THE PROBLEM: Take the data below and write it out exactly, except for the pictures.

EXTRACTED RECORDS:
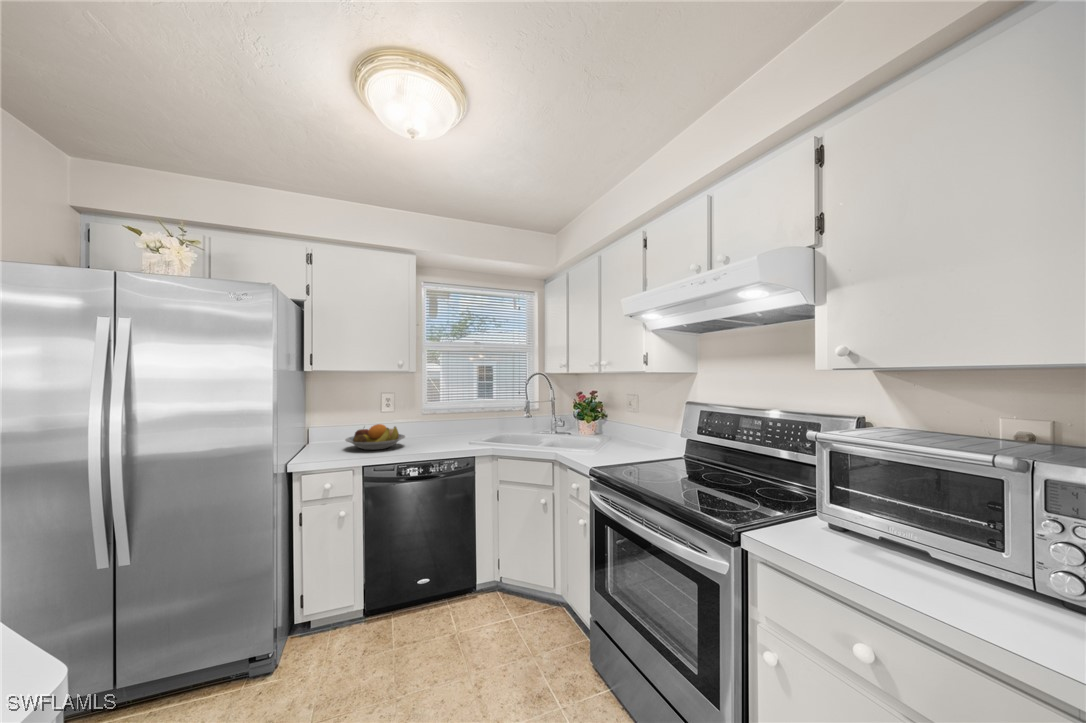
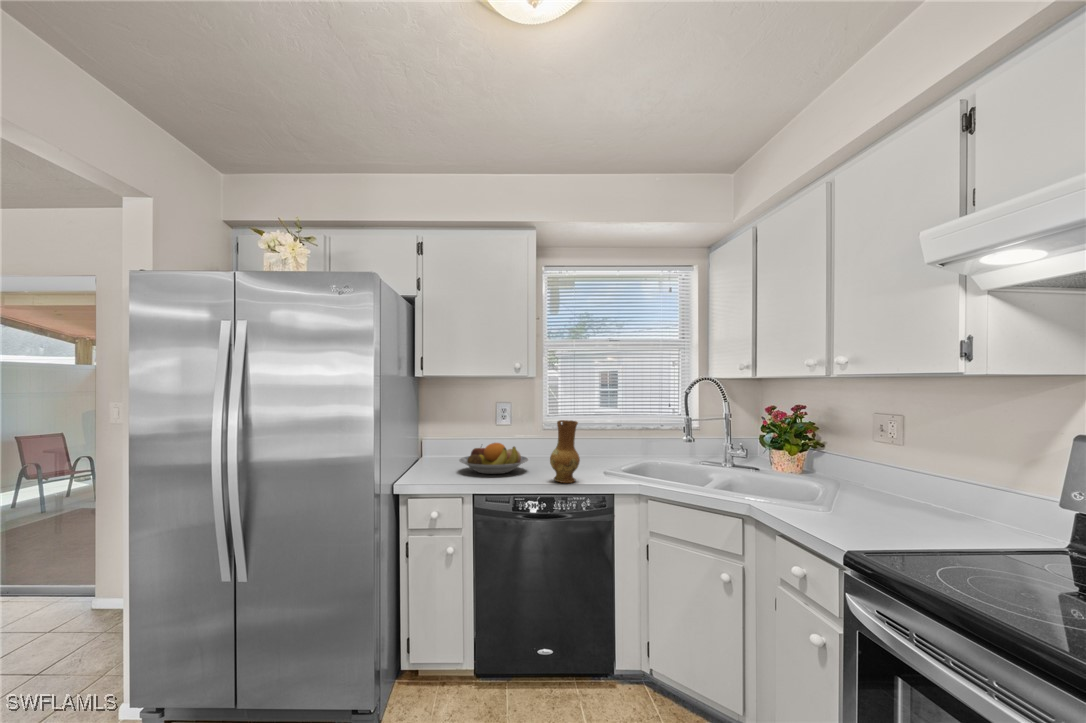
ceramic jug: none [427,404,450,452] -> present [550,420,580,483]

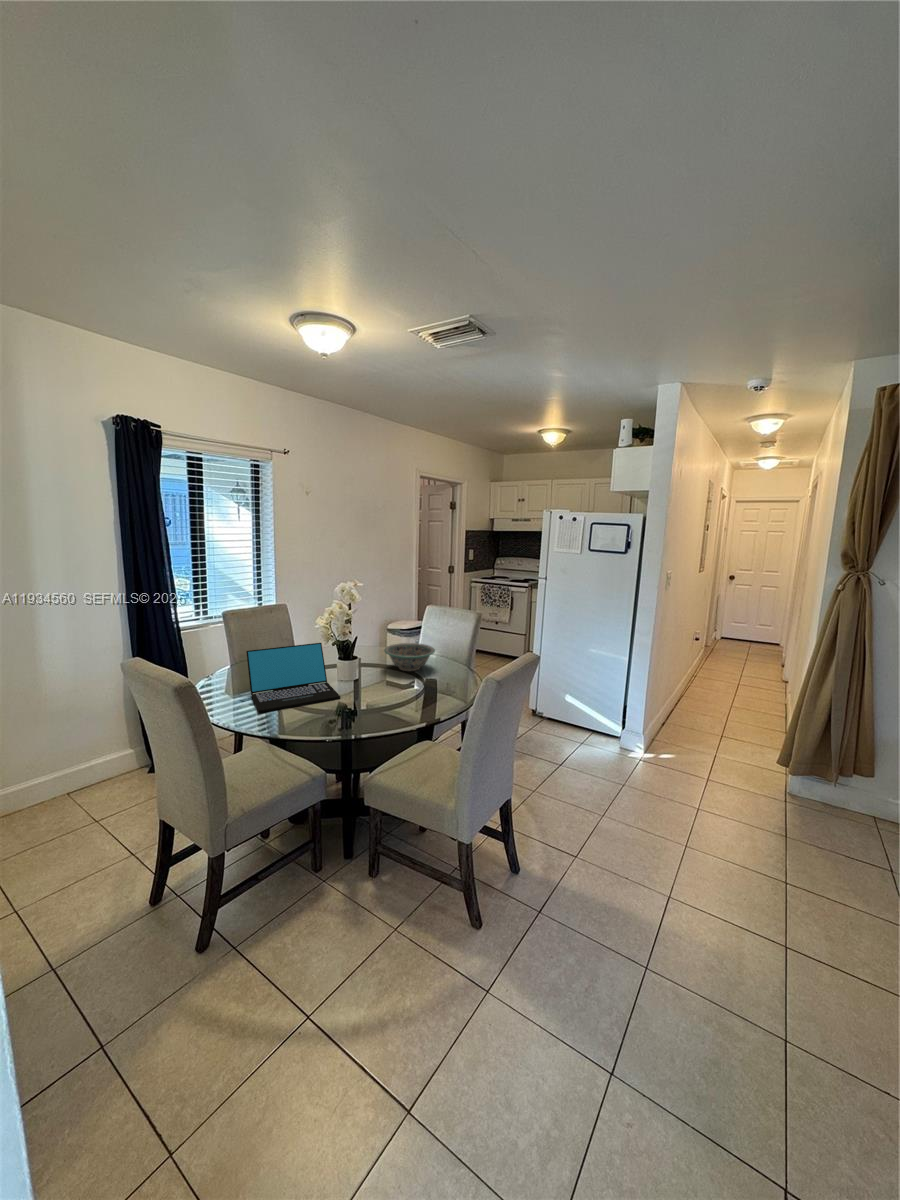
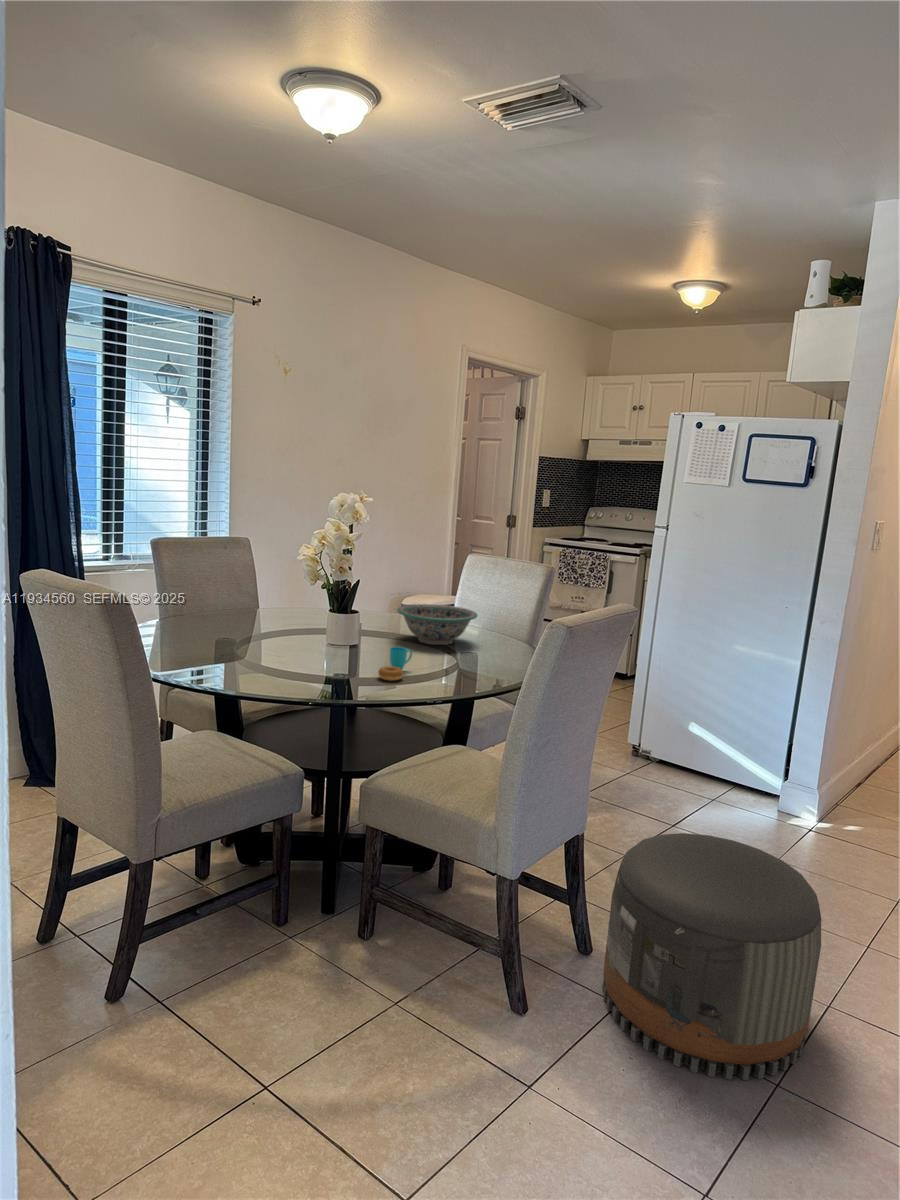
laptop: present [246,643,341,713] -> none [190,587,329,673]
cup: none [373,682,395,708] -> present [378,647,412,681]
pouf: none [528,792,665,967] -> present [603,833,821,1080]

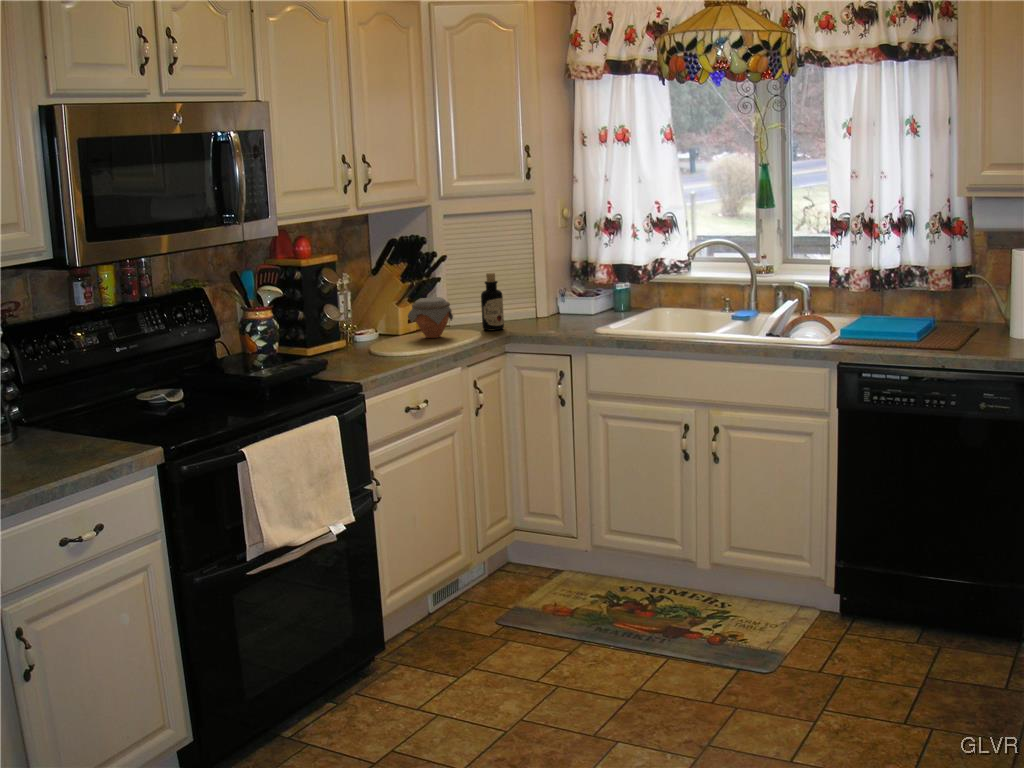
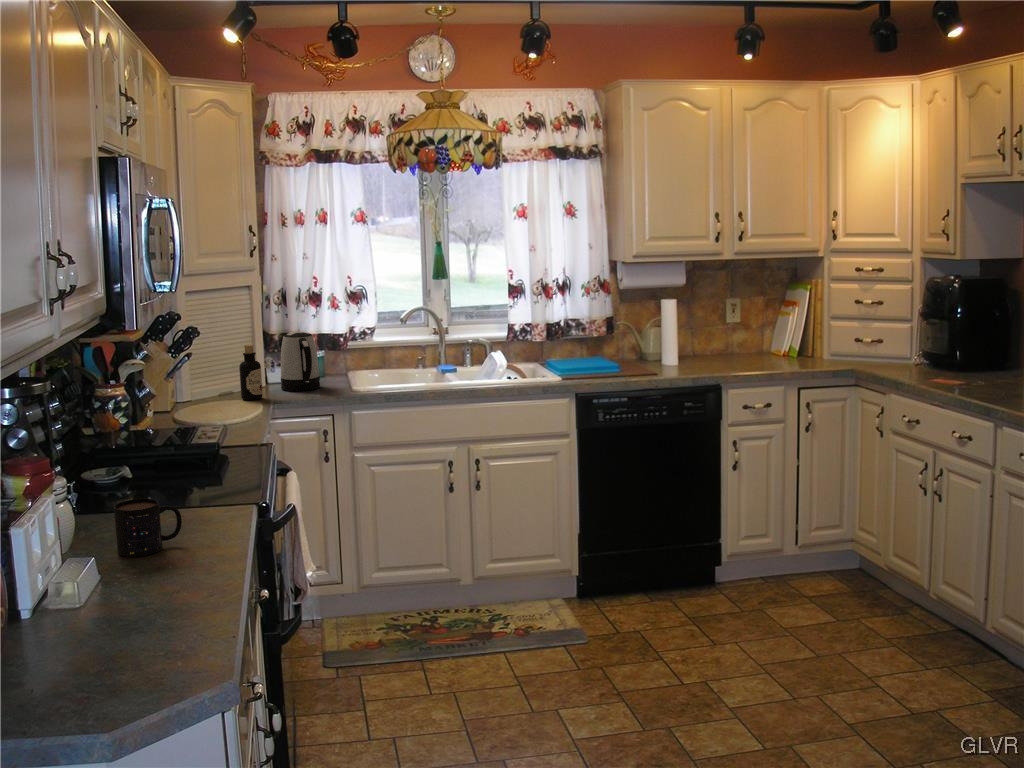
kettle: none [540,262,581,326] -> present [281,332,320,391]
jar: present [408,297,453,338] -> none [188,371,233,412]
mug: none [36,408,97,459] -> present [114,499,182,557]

SOLUTION:
ceramic jug: none [427,404,450,452] -> present [550,420,580,483]

laptop: present [246,643,341,713] -> none [190,587,329,673]
cup: none [373,682,395,708] -> present [378,647,412,681]
pouf: none [528,792,665,967] -> present [603,833,821,1080]

kettle: none [540,262,581,326] -> present [281,332,320,391]
jar: present [408,297,453,338] -> none [188,371,233,412]
mug: none [36,408,97,459] -> present [114,499,182,557]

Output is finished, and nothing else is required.